The purpose of updating the shared array is to record our progress in the case of a bailout. If a bailout occurs, it means that after processing some portion of the current chunk, the function will simply exit. As a result, the “current chunk” will not be incremented, and the next time that mapSlice is invoked with that same sliceId, it will pick up and start re-processing the same chunk. This does mean that if a bailout occurs we will process some portion of the chunk twice, once in parallel mode and then again in sequential mode after the bailout. This is unobservable to the end user, though, because parallel executions are guaranteed to be pure and thus the user could not have modified shared state or made any observable changes.

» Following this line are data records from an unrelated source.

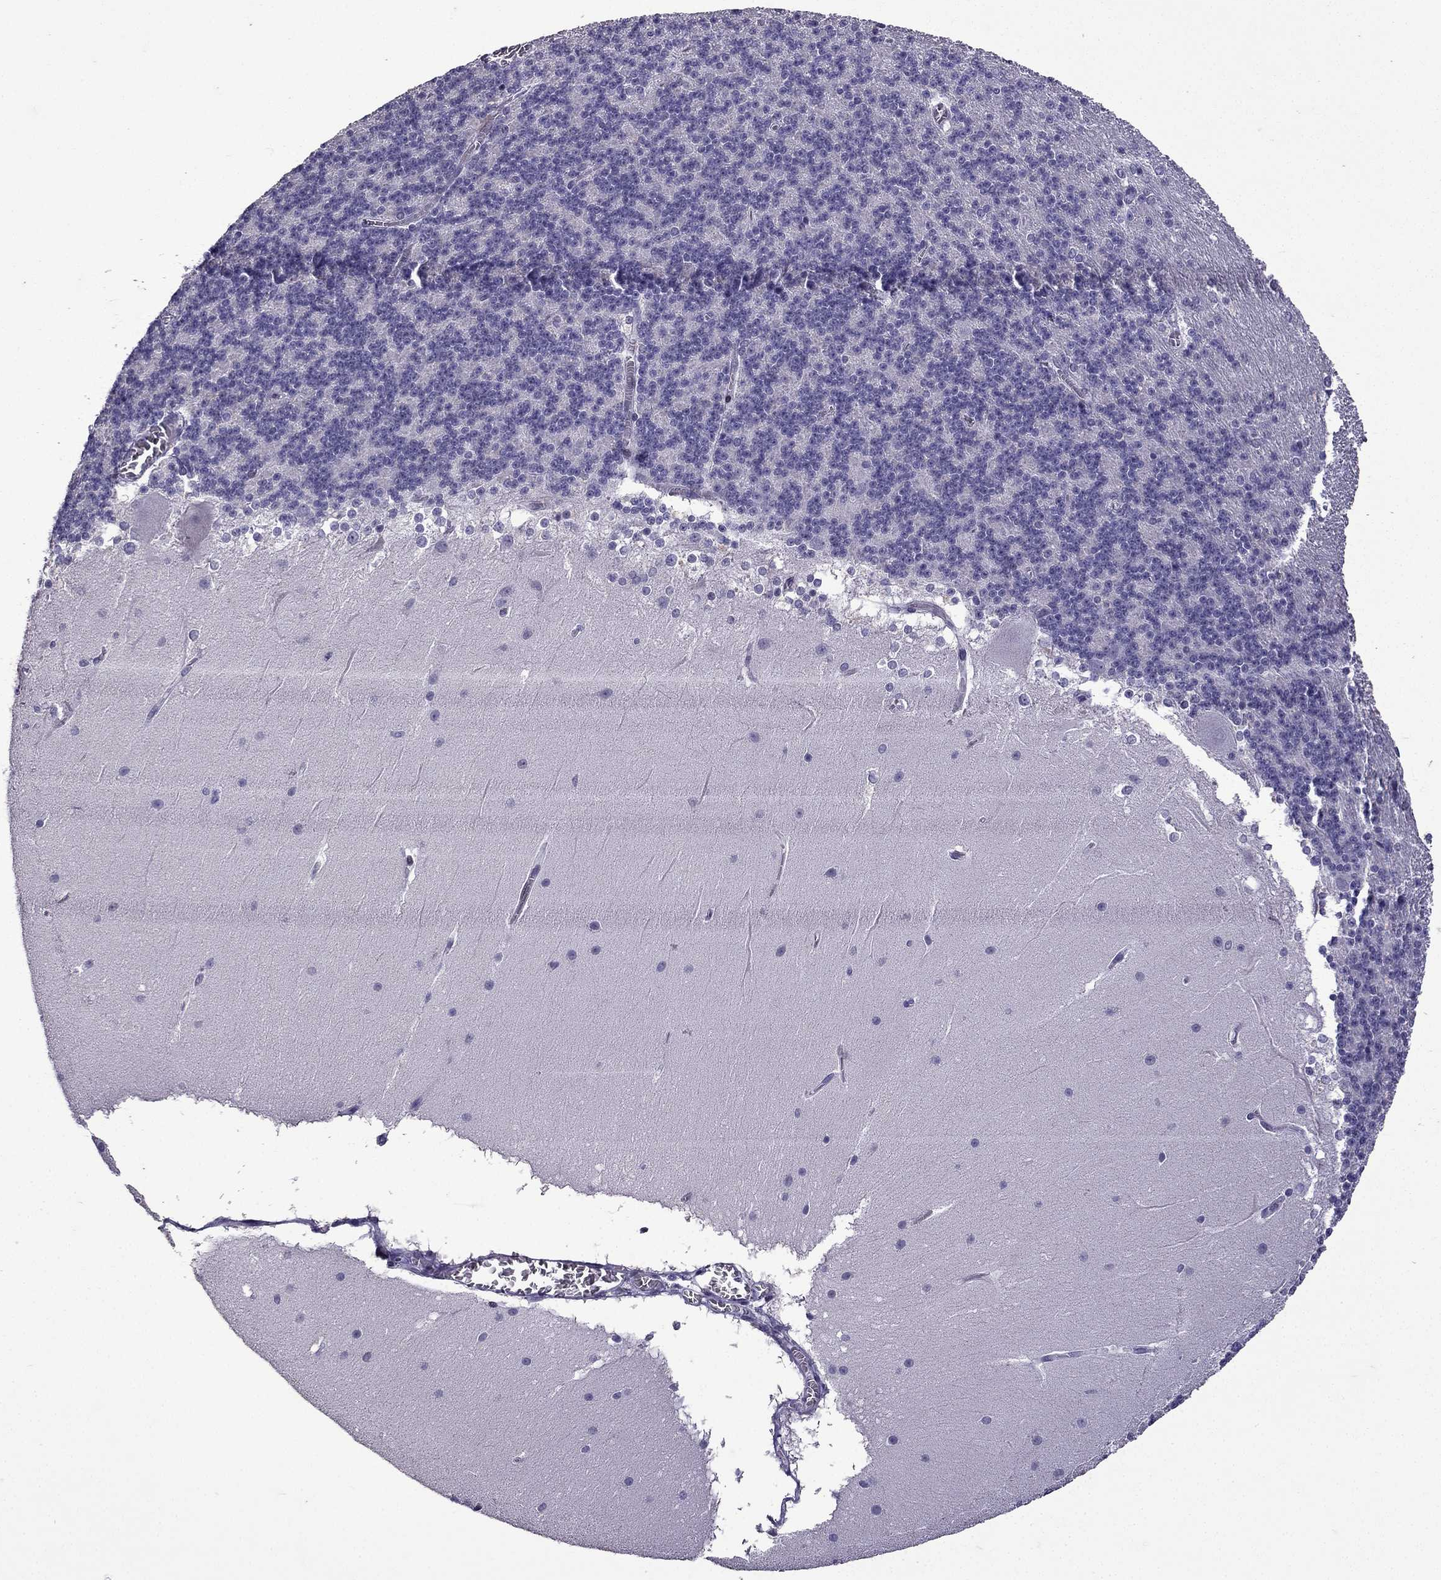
{"staining": {"intensity": "negative", "quantity": "none", "location": "none"}, "tissue": "cerebellum", "cell_type": "Cells in granular layer", "image_type": "normal", "snomed": [{"axis": "morphology", "description": "Normal tissue, NOS"}, {"axis": "topography", "description": "Cerebellum"}], "caption": "The photomicrograph reveals no staining of cells in granular layer in normal cerebellum.", "gene": "TTN", "patient": {"sex": "female", "age": 19}}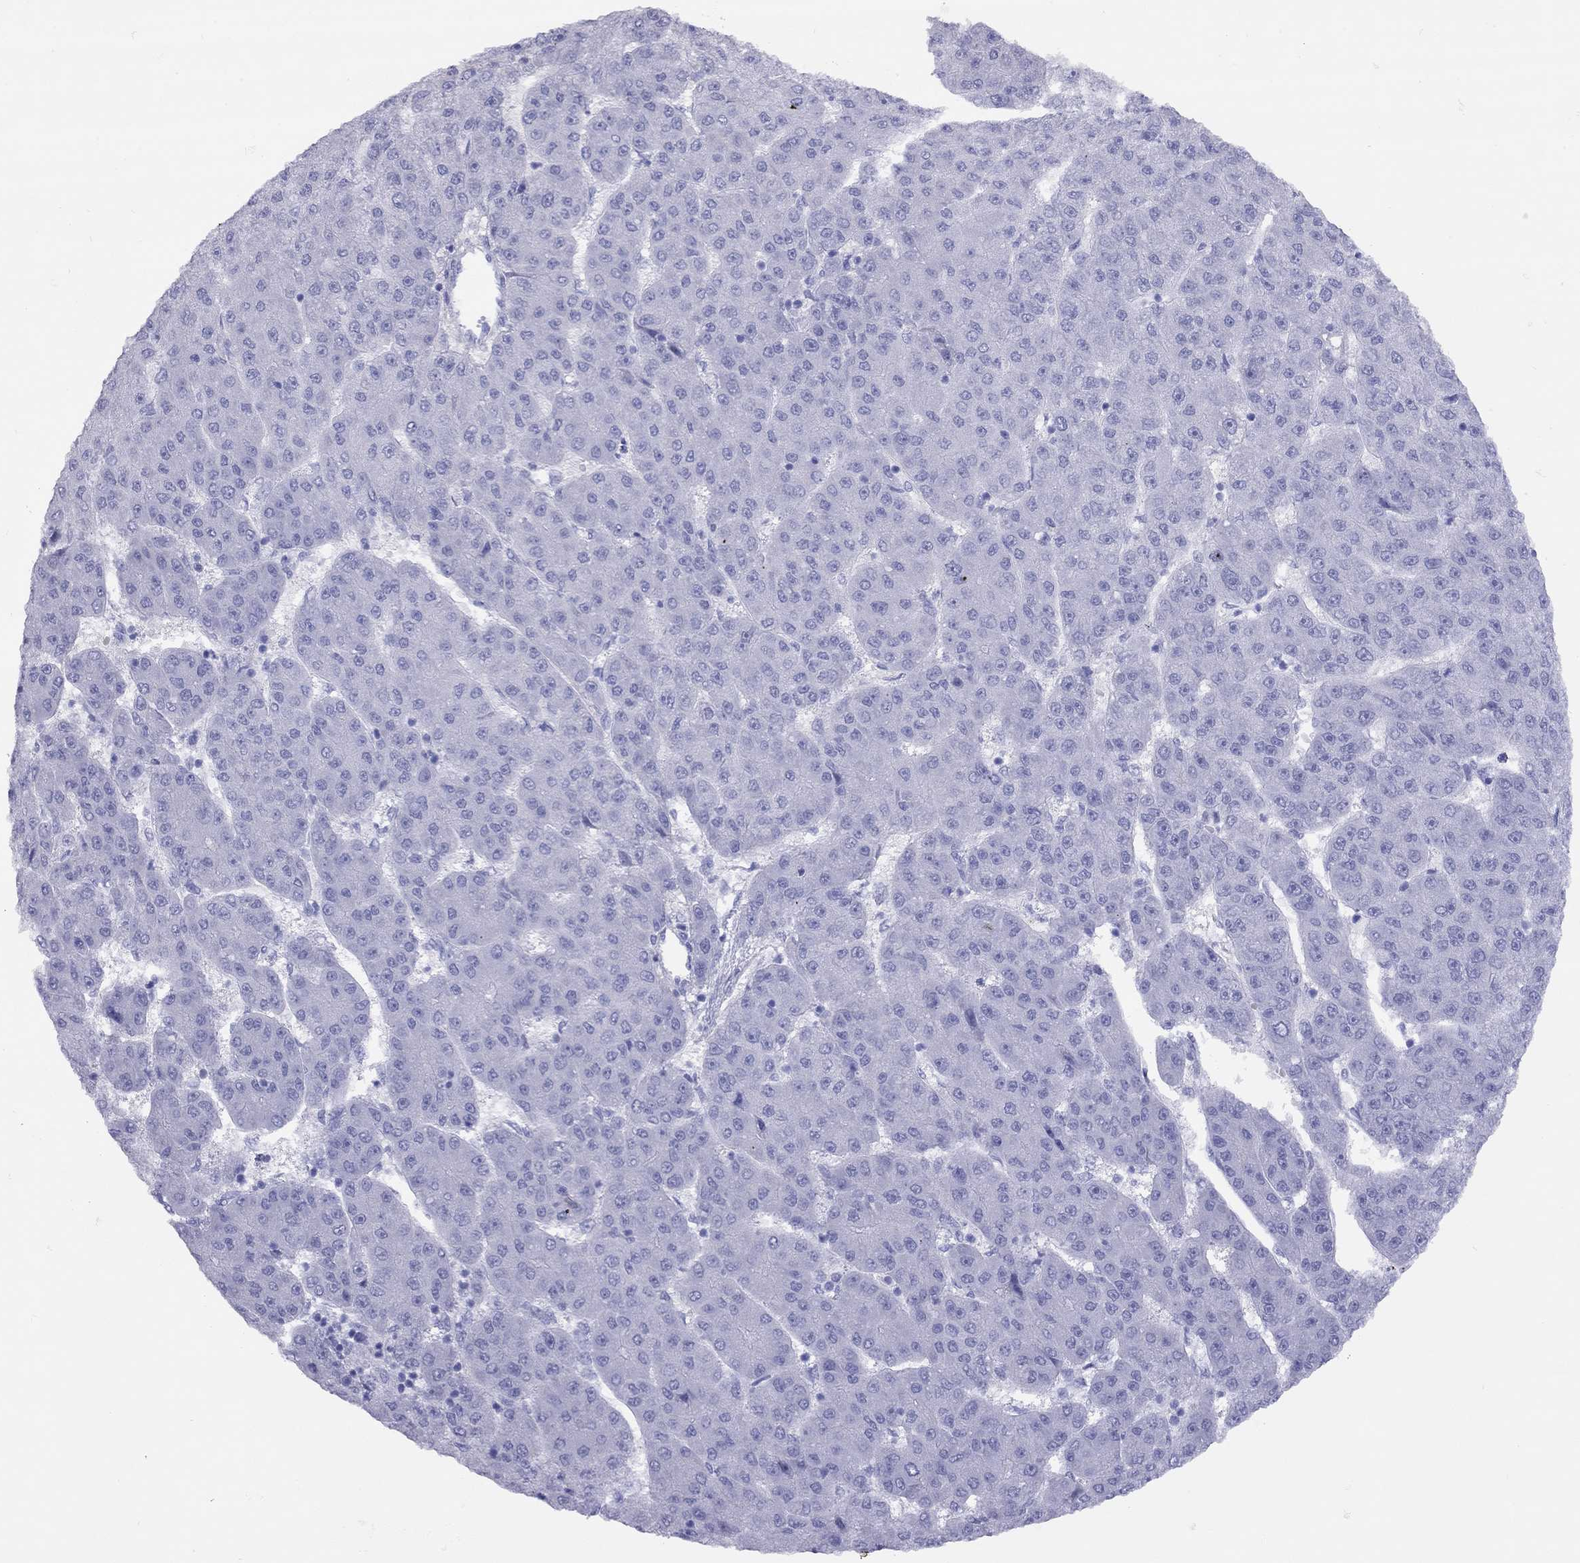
{"staining": {"intensity": "negative", "quantity": "none", "location": "none"}, "tissue": "liver cancer", "cell_type": "Tumor cells", "image_type": "cancer", "snomed": [{"axis": "morphology", "description": "Carcinoma, Hepatocellular, NOS"}, {"axis": "topography", "description": "Liver"}], "caption": "Human hepatocellular carcinoma (liver) stained for a protein using IHC exhibits no expression in tumor cells.", "gene": "GRIA2", "patient": {"sex": "male", "age": 67}}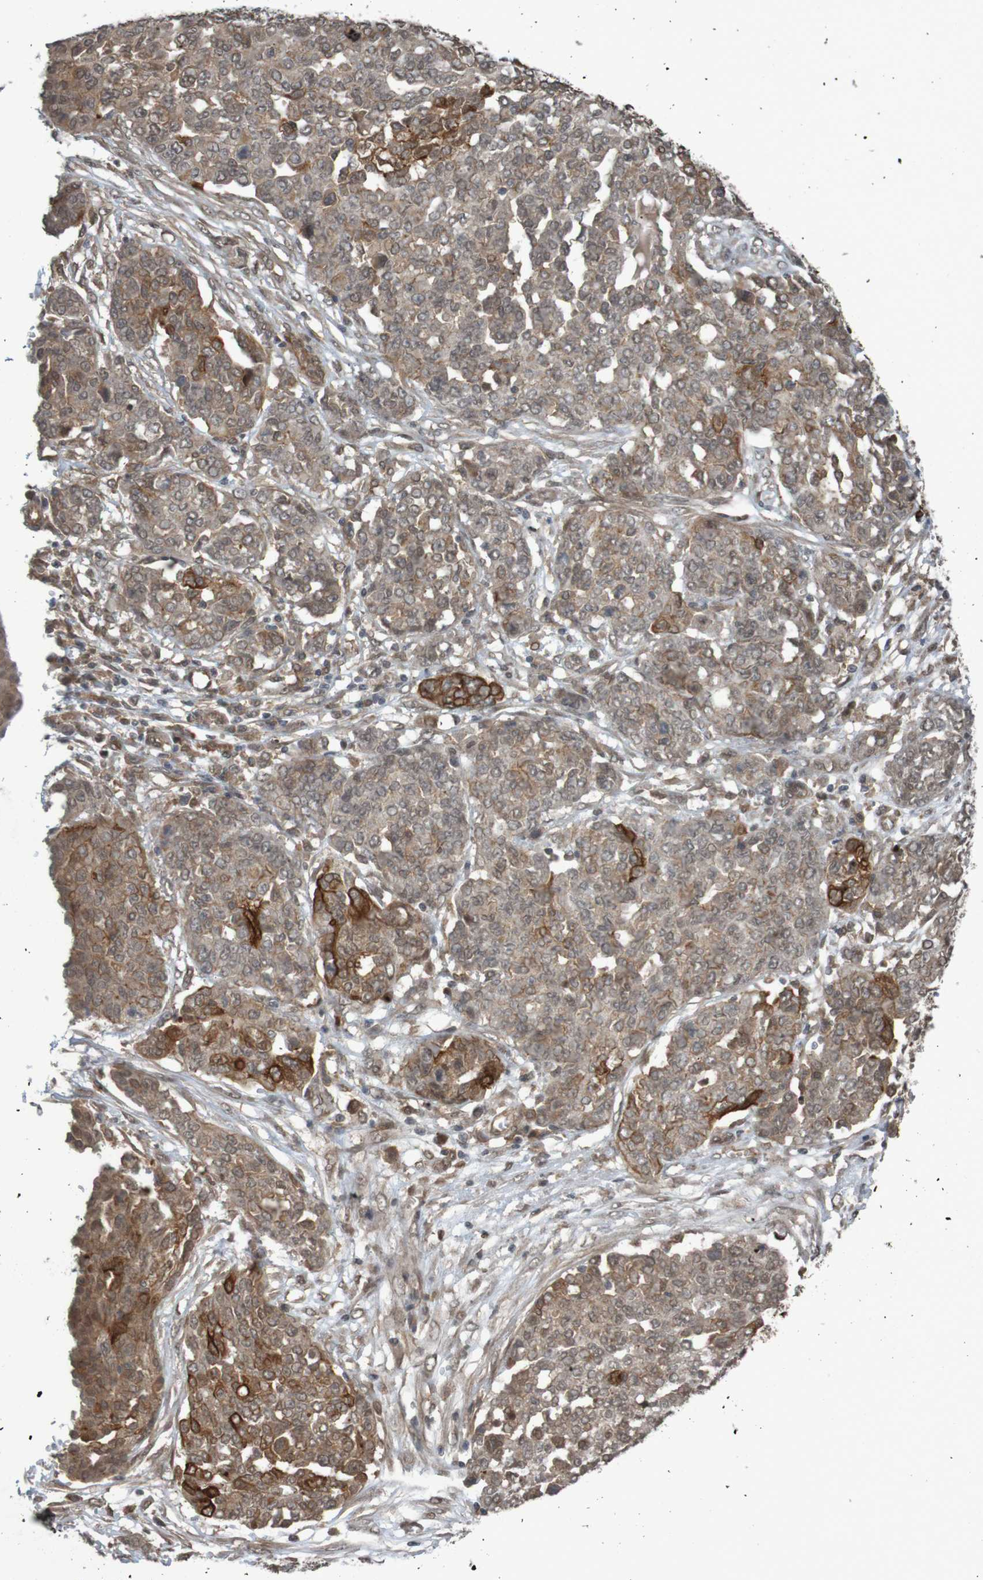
{"staining": {"intensity": "moderate", "quantity": ">75%", "location": "cytoplasmic/membranous"}, "tissue": "ovarian cancer", "cell_type": "Tumor cells", "image_type": "cancer", "snomed": [{"axis": "morphology", "description": "Cystadenocarcinoma, serous, NOS"}, {"axis": "topography", "description": "Soft tissue"}, {"axis": "topography", "description": "Ovary"}], "caption": "Ovarian cancer (serous cystadenocarcinoma) was stained to show a protein in brown. There is medium levels of moderate cytoplasmic/membranous positivity in approximately >75% of tumor cells.", "gene": "ARHGEF11", "patient": {"sex": "female", "age": 57}}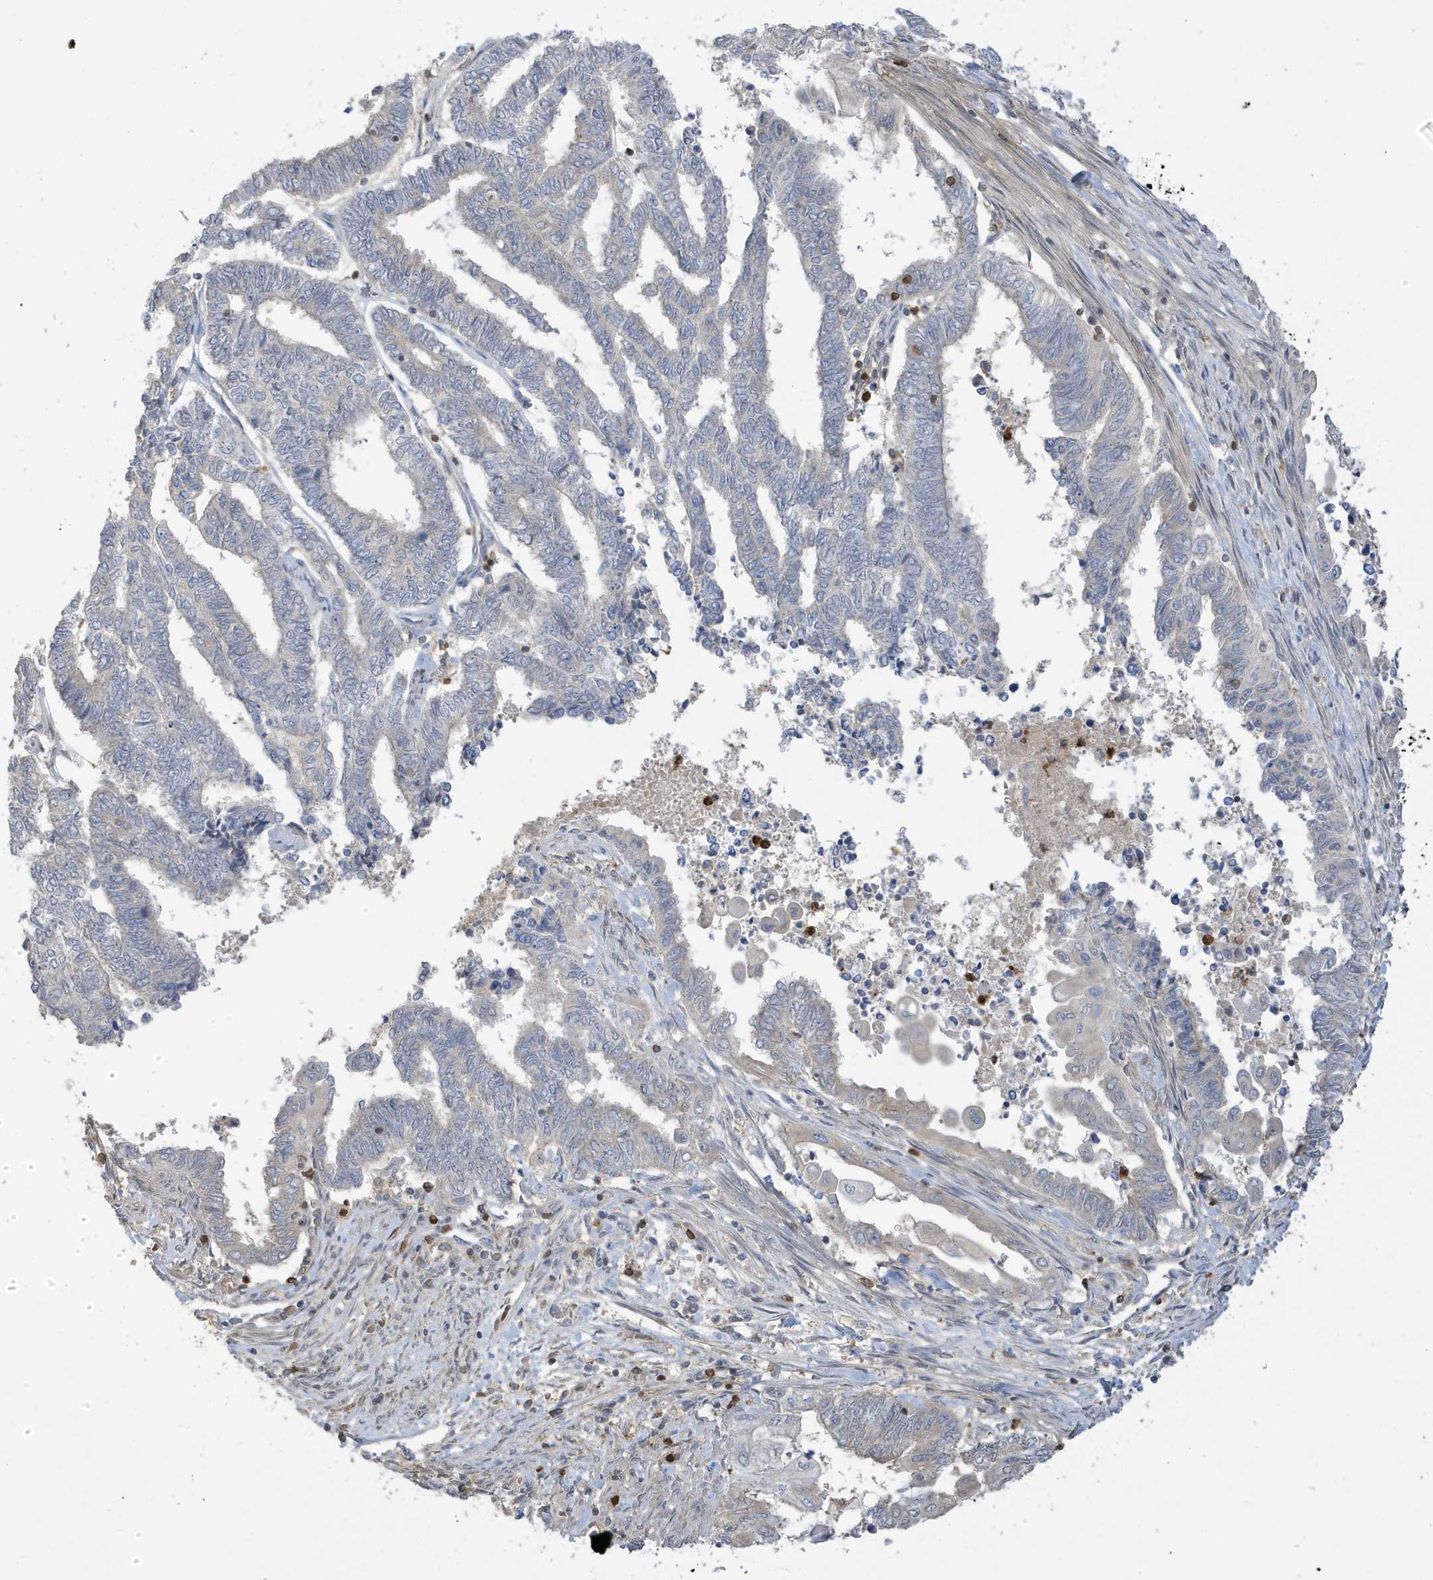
{"staining": {"intensity": "negative", "quantity": "none", "location": "none"}, "tissue": "endometrial cancer", "cell_type": "Tumor cells", "image_type": "cancer", "snomed": [{"axis": "morphology", "description": "Adenocarcinoma, NOS"}, {"axis": "topography", "description": "Uterus"}, {"axis": "topography", "description": "Endometrium"}], "caption": "The photomicrograph reveals no staining of tumor cells in endometrial adenocarcinoma.", "gene": "TAB3", "patient": {"sex": "female", "age": 70}}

The various worker threads will unsafely mutate this shared array to track their progress. Unsafe mutations make use of the intrinsic UnsafeSetElement(array, index, value), which is more-or-less equivalent to array[index] = value except that (1) it assumes the index is in bounds; (2) it assumes that array is a dense array or a typed array; (3) it does not do any data race detection. In other words, you have to know what you’re doing. The same intrinsic is also used to store the intermediate results.

feedback: Reporting on bailouts

The precise API for feedback is to some extent still being hammered out. Right now this function is used primarily for unit testing so that we can be sure that parallelization works when we think it should. The eventual goal is to display information in the profiler or other dev tools that indicate what happened. This post is already long enough, so I’ll defer a discussion of the precise process by which we gather bailout information. Suffice to say that in the event of a bailout, each thread records the cause of the bailout (e.g., “write to illegal object” or “type guard failure”) along with a stack trace showing the script and its position.

Note

This note describes the code as it is found on our branch. This differs slightly from what is currently landed on trunk. In particular, there have been some recent refactorings that renamed the ParallelDo function to ForkJoin. This is because we recently refactored the source so that ParallelDo.cpp and ForkJoin.cpp, originally two distinct but tightly interwoven layers, are now fused into one abstraction.